Predictably, the guy has situated himself in what looks to be a very uncomfortable position – one leg on the floor, one on the too-low rung. Half his butt-cheek is the only thing that keeps him from sliding onto the floor. He has no guitar strap. So, in this position, he has to hug and strum the guitar at the same time. As introduction, he makes a quick caustic remark (an inside joke with his female friend) and tells us, “Anyway, this is my song, here it goes, I hope you hate it.” Immediately, it’s apparent his positioning on stage and approach to stool sitting are intentional. It is how he prefers things. No question.
The sloucher plays his steel string like a pawn shop strat-knockoff in the hands of an old-school punker – low-slung, down-stroke power chords. When singing, his voice is a cross between Milo from The Descendents and GMR from Bush. This produces a fair amount of cognitive dissonance for me since his speaking voice is treble and timid. He is passionate and the lyrics are dark, mature and about girls. He introduces the next song as one he wrote “a way long time ago, like I was 18 or something”, and again, encourages us to hate his song. He offers the same passion but this time driving edgier, squarely in-your-face lyrics about girls. He describes his last song, which he forgets to suggest we hate, as a cross between 50’s style Swing and Rockabilly that “came out of the 70’s”. He labels it “totally instrumental”. I hear a pseudo-Yes acoustic intro that morphs into a Bo Diddley groove. It keeps my interest.
I enjoy this music. Not just this guy’s stuff but every night’s offerings. I don’t hear the errors, see the agonizing hesitation, or mind the delusional antics. The New Sound Junkie in me sucks up all the unintentional beauty, accidental synchronicity, and random circum-ambient concurrences. At the same time, I ruthlessly analyze each performance. Who are they aping, what is their favorite vocal affectation, how can someone write such cliches? The Critic says “Oh, shut up! Like I really want to hear this!?” the New Sound Junkie says “Oh, shut up! I really want to hear this!” I’m like a beach ball lost at sea…totally psyched to be tossed around by waves. Should I be bothered by this?

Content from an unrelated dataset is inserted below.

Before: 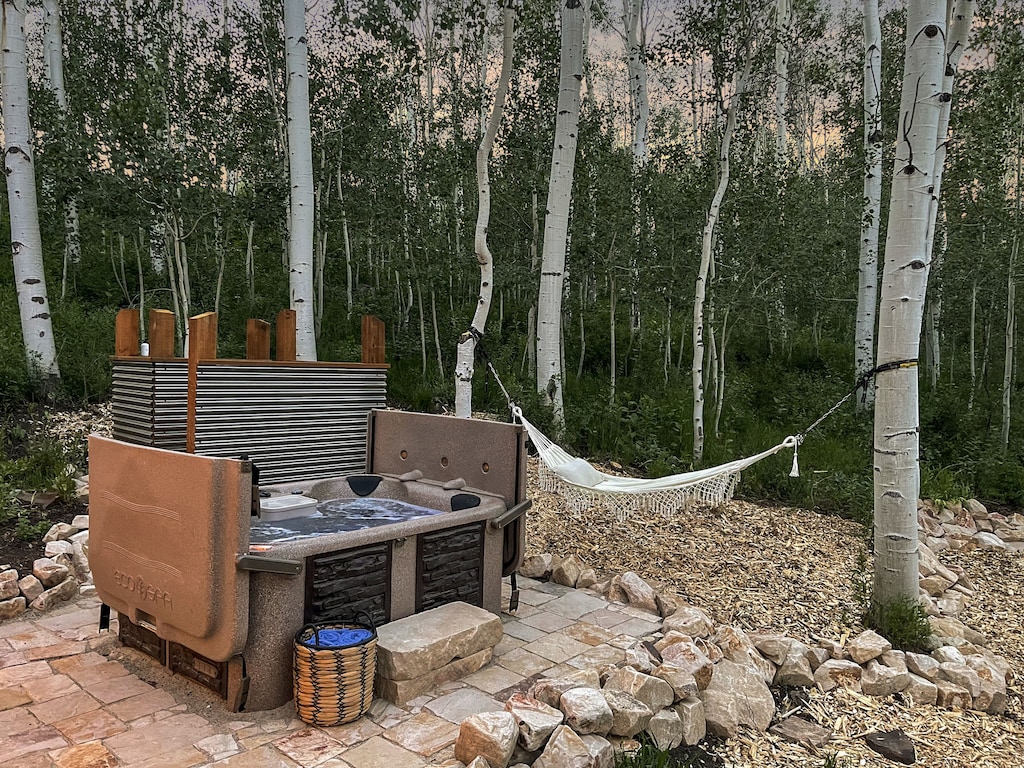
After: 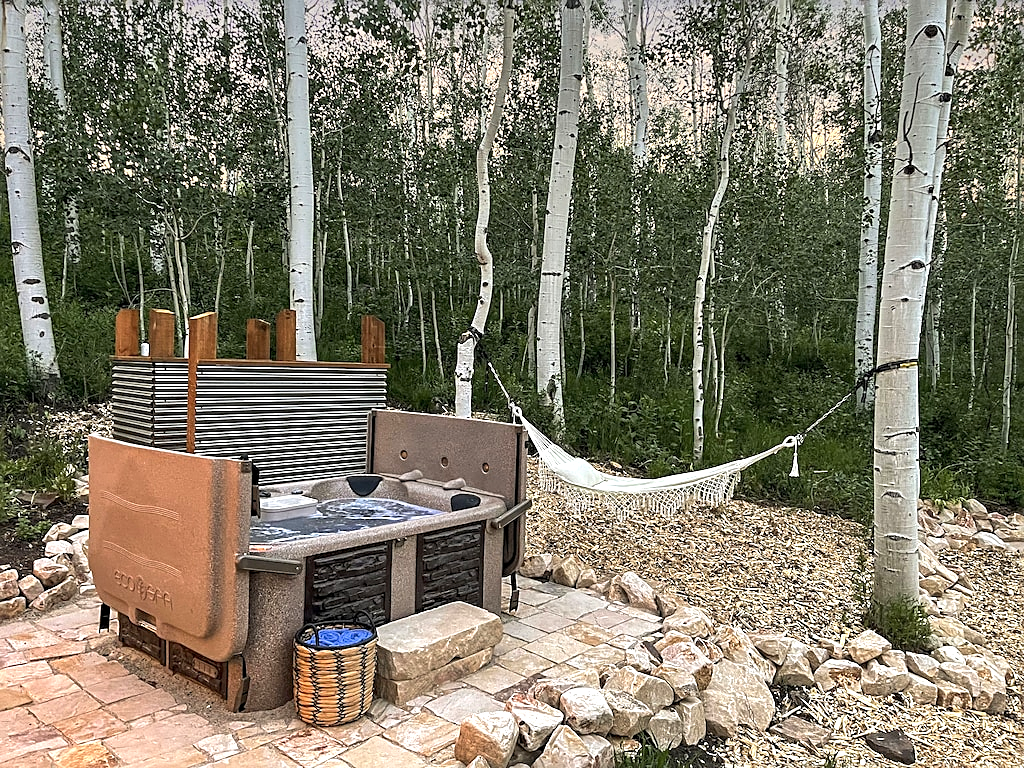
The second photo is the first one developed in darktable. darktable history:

John Cage (a 20th century composer/artist) suggested that all sounds are valid for aesthetic consideration and that audience perceptions can complete a work. The Critic cries “Snake Oil!” However, the New Sound Junkie’s countless hours of listening to live and recorded music of all kinds have corroborated these concepts. I make these observations. The young man’s performance is complete. I critique the stage personae of others. I cheat on the completion of my own.
The Derp doesn’t stay for the other sets. He leaves with his female friend. I don’t think this is significant.